Let's take 6d7e25d as our broken commit, which we want to "identify". Below, you can watch a little animation of how we bisect from 2bd81f7 (good) and 7b64df1 (bad) all the way to the culprit.

📽️ If the embedded animation is too small, feel free to click through this link for a full-screen high-res vesion! Hope this animation says a thousand words.

A practical example - CLI

In case you're a more hands-on type of person, let's also analyze the whole sequence of commands that lead us to the culprit (0c38d2a) for completeness. If you got the idea from the animation, feel free to skip this. It's gonna be very linear.

Let's go over the command sequence. We start off by asserting the borders of the interval by passing a broken commit and a working commit.

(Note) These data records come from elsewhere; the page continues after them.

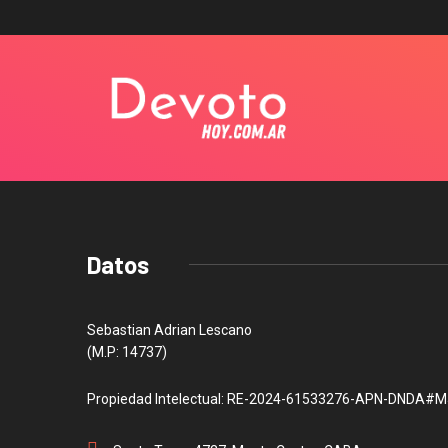
Datos
Sebastian Adrian Lescano
(M.P: 14737)
Propiedad Intelectual: RE-2024-61533276-APN-DNDA#M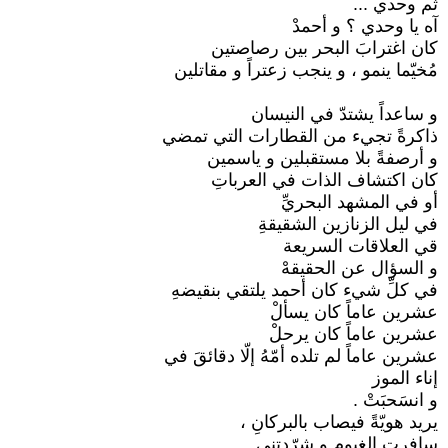
ثم وحدي ...
آه يا وحدي ؟ و أحمدْ
كان اغترابَ البحر بين رصاصتين
مُخيّما ينمو ، و ينجب زعتراً و مقاتلين
و ساعداً يشتدّ في النيسان
ذاكرةً تجيء من القطارات التي تمضي
و أرصفةً بلا مستقبلين و ياسمين
كان اكتشاف الذات في العرباتِ
أو في المشهد البحريِّ
في ليل الزنازين الشقيقةِ
قي العلاقات السريعة
و السؤال عن الحقيقهْ
في كلِّ شيء كان أحمد يلتقي بنقيضهِ
عشرين عاماً كان يسألْ
عشرين عاماً كان يرحلْ
عشرين عاماً لم تلده أمّهُ إلّا دقائقَ في
إناء الموز
و انسَحبَتْ .
يريد هويّةً فيصاب بالبركانِ ،
سافرتِ الغيوم و شرّدتني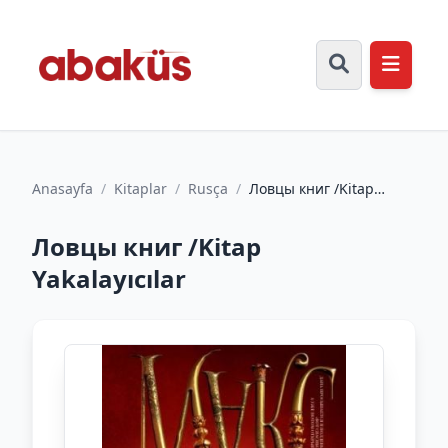
Anasayfa
/
Kitaplar
/
Rusça
/
Ловцы книг /Kitap
Yakalayıcılar
Ловцы книг /Kitap
Yakalayıcılar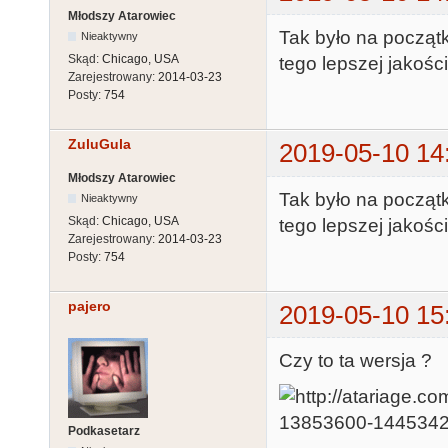
Młodszy Atarowiec
Tak było na początk
Nieaktywny
Skąd:
Chicago, USA
tego lepszej jakośc
Zarejestrowany:
2014-03-23
Posty:
754
ZuluGula
2019-05-10 14
Młodszy Atarowiec
Tak było na początk
Nieaktywny
Skąd:
Chicago, USA
tego lepszej jakośc
Zarejestrowany:
2014-03-23
Posty:
754
pajero
2019-05-10 15
Czy to ta wersja ?
Podkasetarz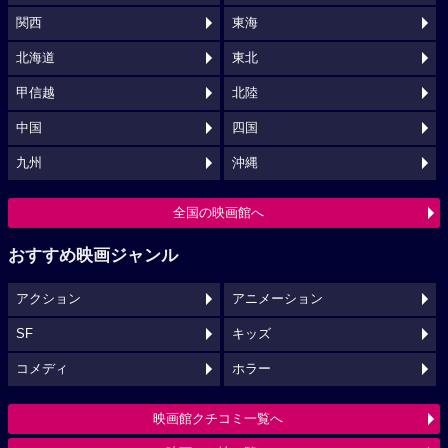
関西
東海
北海道
東北
甲信越
北陸
中国
四国
九州
沖縄
全国の映画館へ
おすすめ映画ジャンル
アクション
アニメーション
SF
キッズ
コメディ
ホラー
映画館クチコミ一覧へ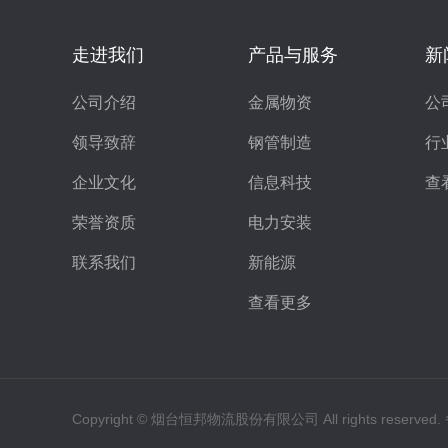
走进我们
产品与服务
新
公司介绍
金属物资
公
领导致辞
钢管制造
行
企业文化
信息科技
查
荣誉资质
电力安装
联系我们
新能源
查看更多
Copyright © 烟台恒邦物流股份有限公司 All rights reserve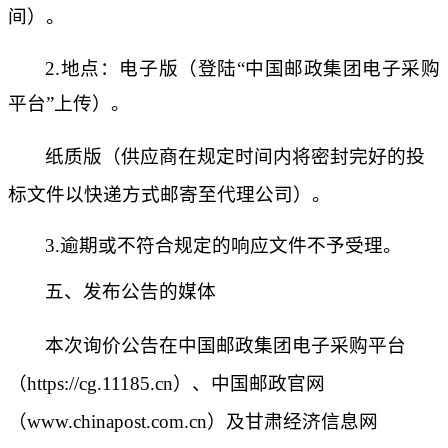
间）。
2.
地点：
电子版（登陆
“中国邮政集团电子采购
平台”上传）
。
纸质版（供应商在规定时间内将密封完好的投
标文件以快递方式邮寄至代理公司）
。
3.
逾期或不符合规定的响应文件不予受理
。
五、
发布公告的媒体
本次
询价公告
在中国邮政集团电子采购平台
（
https://cg.11185.cn）、中国邮政官网
（www.chinapost.com.cn）及甘肃经济信息网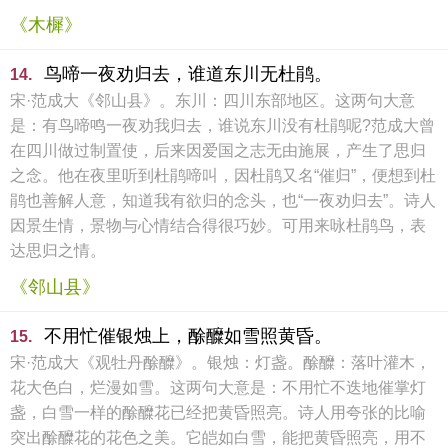
《木樨》
鸟啼一夜劝归去，谁道东川无杜鹃。
14.
宋·范成大《邻山县》。东川：四川东部地区。这两句大意
是：有鸟啼鸣一夜劝我归去，谁说东川没有杜鹃呢?范成大曾
在四川做过制置使，后来因爱国之志无由施展，产生了思归
之念。他在夜里听到杜鹃啼叫，因杜鹃又名“催归”，便想到杜
鹃也善解人意，知道我有欲归的念头，也“一夜劝归去”。诗人
因景生情，景物与心情结合得很巧妙。可用来咏杜鹃鸟，表
达思归之情。
《邻山县》
不用忙催银烛上，酴醾如雪照黄昏。
15.
宋·范成大《观牡丹酴醾》。银烛：灯盏。酴醾：落叶灌木，
花大色白，烂漫如雪。这两句大意是：不用忙不迭地催掌灯
盏，白雪一样的酴醾花已经把黄昏照亮。诗人用夸张的比喻
突出酴醾花的花色之美。它皑如白雪，能把黄昏照亮，用不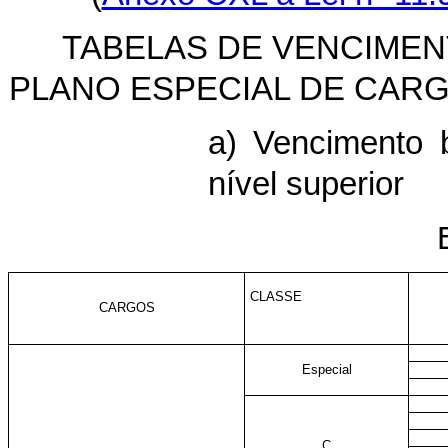
TABELAS DE VENCIME
PLANO ESPECIAL DE CARG
a) Vencimento 
nível superior
CLASSE
CARGOS
Especial
C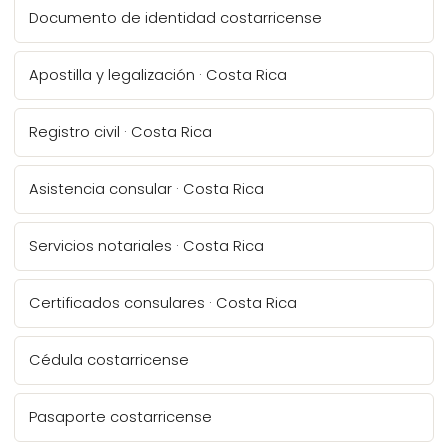
Documento de identidad costarricense
Apostilla y legalización · Costa Rica
Registro civil · Costa Rica
Asistencia consular · Costa Rica
Servicios notariales · Costa Rica
Certificados consulares · Costa Rica
Cédula costarricense
Pasaporte costarricense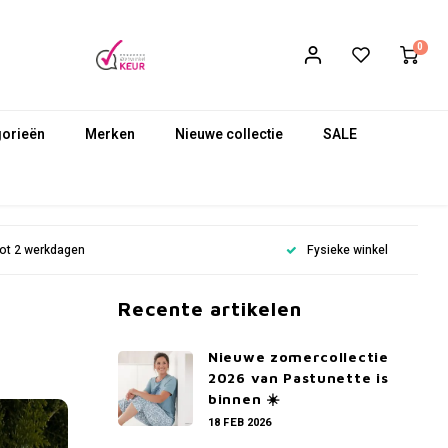
0
gorieën
Merken
Nieuwe collectie
SALE
 tot 2 werkdagen
Fysieke winkel
Recente artikelen
Nieuwe zomercollectie
2026 van Pastunette is
binnen ☀️
18 FEB 2026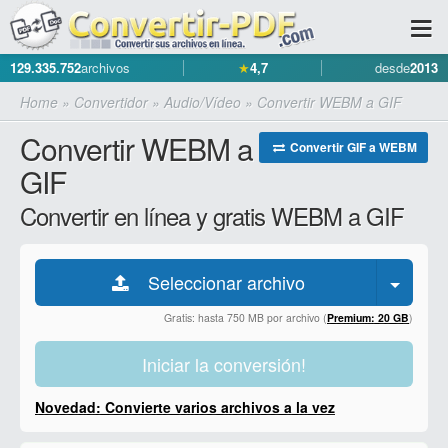
129.335.752
archivos
★
4,7
desde
2013
Home
»
Convertidor
»
Audio/Vídeo
»
Convertir WEBM a GIF
Convertir WEBM a
Convertir GIF a WEBM
GIF
Convertir en línea y gratis WEBM a GIF
Seleccionar archivo
Gratis: hasta 750 MB por archivo (
Premium: 20 GB
)
Iniciar la conversión!
Novedad: Convierte varios archivos a la vez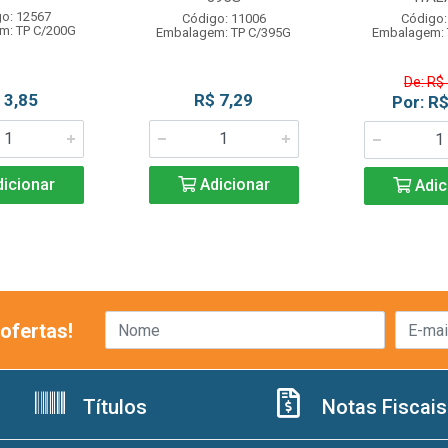
o: 12567
Código: 11006
Código:
m: TP C/200G
Embalagem: TP C/395G
Embalagem: 
De: R$
 3,85
R$ 7,29
Por: R$
icionar
Adicionar
Adic
ofertas!
Títulos
Notas Fiscais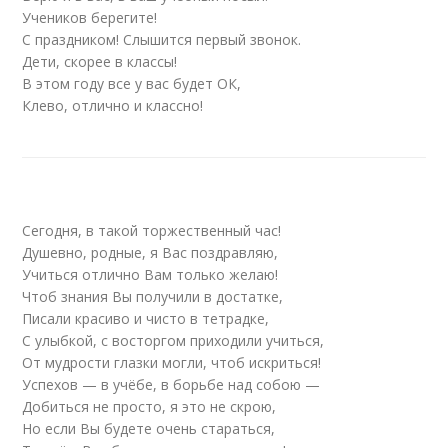
Учеников берегите!
С праздником! Слышится первый звонок.
Дети, скорее в классы!
В этом году все у вас будет ОК,
Клево, отлично и классно!
Сегодня, в такой торжественный час!
Душевно, родные, я Вас поздравляю,
Учиться отлично Вам только желаю!
Чтоб знания Вы получили в достатке,
Писали красиво и чисто в тетрадке,
С улыбкой, с восторгом приходили учиться,
От мудрости глазки могли, чтоб искриться!
Успехов — в учёбе, в борьбе над собою —
Добиться не просто, я это не скрою,
Но если Вы будете очень стараться,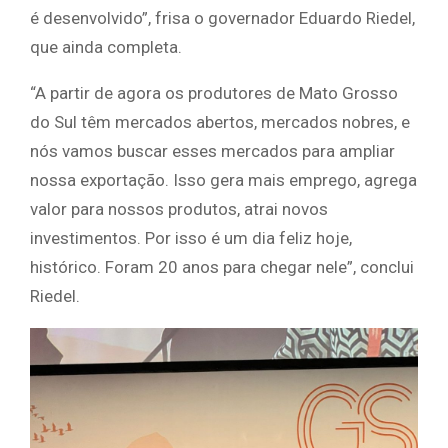
é desenvolvido”, frisa o governador Eduardo Riedel,
que ainda completa.
“A partir de agora os produtores de Mato Grosso
do Sul têm mercados abertos, mercados nobres, e
nós vamos buscar esses mercados para ampliar
nossa exportação. Isso gera mais emprego, agrega
valor para nossos produtos, atrai novos
investimentos. Por isso é um dia feliz hoje,
histórico. Foram 20 anos para chegar nele”, conclui
Riedel.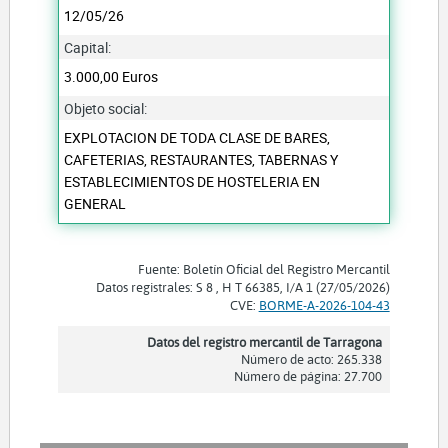
12/05/26
Capital:
3.000,00 Euros
Objeto social:
EXPLOTACION DE TODA CLASE DE BARES,
CAFETERIAS, RESTAURANTES, TABERNAS Y
ESTABLECIMIENTOS DE HOSTELERIA EN
GENERAL
Fuente: Boletín Oficial del Registro Mercantil
Datos registrales: S 8 , H T 66385, I/A 1 (27/05/2026)
CVE:
BORME-A-2026-104-43
Datos del registro mercantil de Tarragona
Número de acto: 265.338
Número de página: 27.700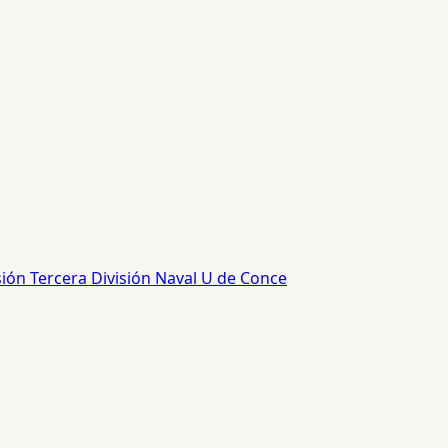
sión
Tercera División
Naval
U de Conce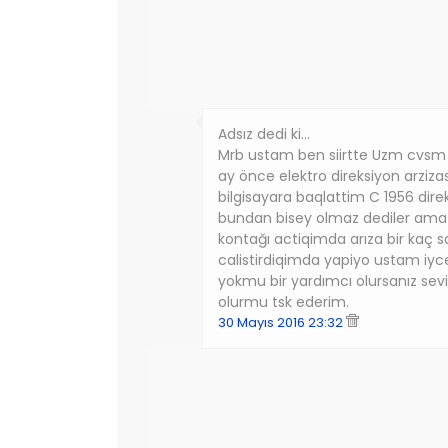
Adsız dedi ki…
Mrb ustam ben siirtte Uzm cvsm 
ay önce elektro direksiyon arziza
bilgisayara baqlattim C 1956 dire
bundan bisey olmaz dediler ama
kontağı actiqimda arıza bir kaç s
calistirdiqimda yapiyo ustam iyc
yokmu bir yardımcı olursanız sev
olurmu tsk ederim.
30 Mayıs 2016 23:32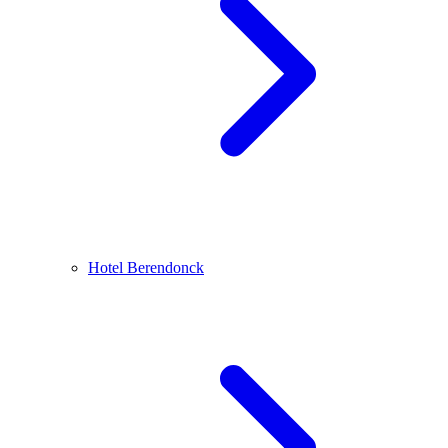
Hotel Berendonck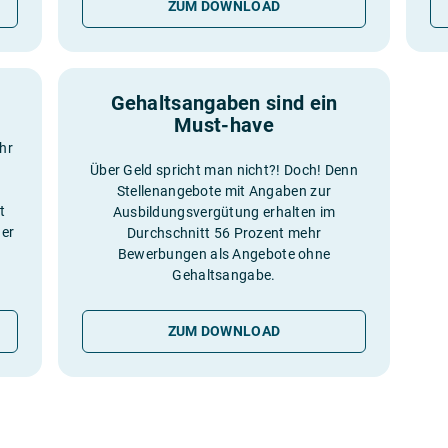
ZUM DOWNLOAD
Gehaltsangaben sind ein
Must-have
hr
Über Geld spricht man nicht?! Doch! Denn
Stellenangebote mit Angaben zur
t
Ausbildungsvergütung erhalten im
der
Durchschnitt 56 Prozent mehr
Bewerbungen als Angebote ohne
Gehaltsangabe.
ZUM DOWNLOAD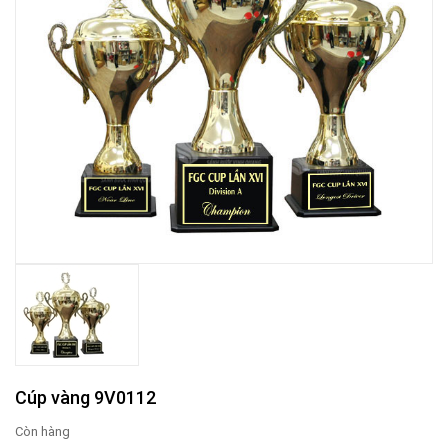
Cúp vàng 9V0112
Còn hàng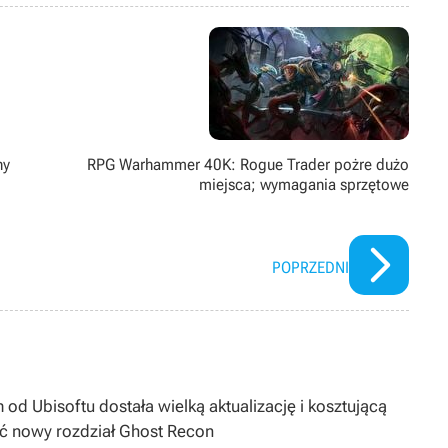
ż pasjonat modów. Poza grami pożeracz fabuł w każdej postaci –
ny
RPG Warhammer 40K: Rogue Trader pożre dużo
miejsca; wymagania sprzętowe
POPRZEDNI
 od Ubisoftu dostała wielką aktualizację i kosztującą
ć nowy rozdział Ghost Recon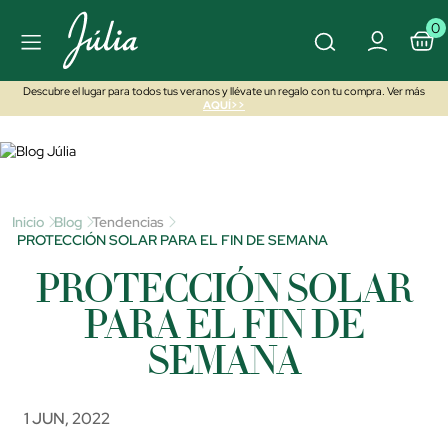
0
Descubre el lugar para todos tus veranos y llévate un regalo con tu compra. Ver más
AQUÍ>>
Inicio
Blog
Tendencias
PROTECCIÓN SOLAR PARA EL FIN DE SEMANA
PROTECCIÓN SOLAR
PARA EL FIN DE
SEMANA
1 JUN, 2022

In this case HEAD is broken, but 2bd81f7 works just fine.

👨‍💻 git bisect start HEAD 2bd81f7

Git acknowledges the internal borders and checks out a new commit - 5ab5e15. Then informs us that the culprit will be identified in roughly 4 steps. Great!

🤖 Bisecting: 14 revisions left to test after this (roughly 4 steps) [5ab5e15] fix: improve search input accessibility

We re-run the target (application, test, script, ...) and access the commit as good.

👨‍💻 git bisect good

Git acknowledges the good commit and checks out further, to 9d7fae9 .

🤖 Bisecting: 7 revisions left to test after this (roughly 3 steps) [9d7fae9] feat: add support for searching by location

We re-run the target (application, test, script, ...) and access the commit as bad.

👨‍💻 git bisect bad

Git acknowledges the bad commit and checks out further, to 1a2e82c .

🤖

Bisecting: 3 revisions left to test after this (roughly 2 steps) [1a2e82c] feat: add ability to search within specific fields

We re-run the target (application, test, script, ...) and access the commit as good.

👨‍💻 git bisect good

Git acknowledges the bad commit and checks out further, to e0ef1c6 .

🤖

Bisecting: 1 revision left to test after this (roughly 1 step) [e0ef1c6] feat: add support for searching within attachments

We re-run the target (application, test, script, ...) and access the commit as bad.

👨‍💻 git bisect bad

Git acknowledges and checks out the final commit - 0c38d2a.

🤖 Bisecting: 0 revisions left to test after this (roughly 0 steps) [0c38d2a] feat: implement search input highlighting

As we've evaluated all necessary commits, the process ends. Now we know 0c38d2a is the first broken commit that we need to dig through!

I'll now leave you in peace to debug your broken commit! 😊

Final words

The whole idea of using git bisect for debugging, resp. tracing regression is to isolate the smallest possible piece of code, that we reliably identify as faulty. The smaller the diff is, the easier should it is to locate the culprit code.

Now we know, git bisect can take of this in mere log2(number_of_commits) steps. Therefore, even if we're working with a large commit sequence, e.g. of 1024, we can trace the regression bug in mere 10 steps.

Hope you learned something new today and you'll think twice before trying to debug large branches in the future.